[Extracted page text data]
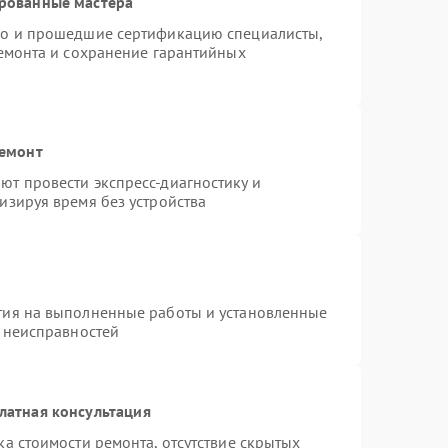
ированные мастера
do и прошедшие сертификацию специалисты,
ремонта и сохранение гарантийных
ремонт
т провести экспресс-диагностику и
изируя время без устройства
тия на выполненные работы и установленные
х неисправностей
латная консультация
а стоимости ремонта, отсутствие скрытых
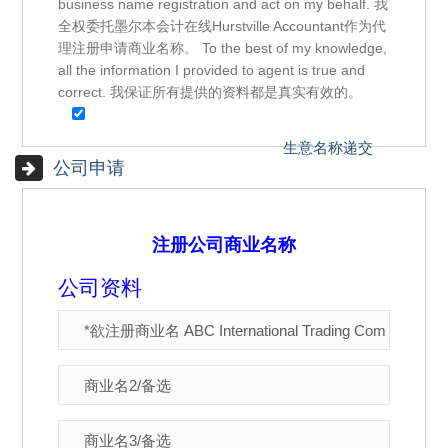
business name registration and act on my behalf. 我
全权委托墨尔本会计在线Hurstville Accountant作为代
理注册申请商业名称。 To the best of my knowledge,
all the information I provided to agent is true and
correct. 我保证所有提供的资料都是真实有效的。
公司申请
注册公司商业名称
公司资料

## What the task requires
Retype every entry verbatim and exclude the pictures from the copy.

## Task output
ированные мастера
do и прошедшие сертификацию специалисты,
ремонта и сохранение гарантийных
ремонт
т провести экспресс-диагностику и
изируя время без устройства
тия на выполненные работы и установленные
х неисправностей
латная консультация
а стоимости ремонта, отсутствие скрытых
business name registration and act on my behalf. 我
全权委托墨尔本会计在线Hurstville Accountant作为代
理注册申请商业名称。 To the best of my knowledge,
all the information I provided to agent is true and
correct. 我保证所有提供的资料都是真实有效的。
公司申请
注册公司商业名称
公司资料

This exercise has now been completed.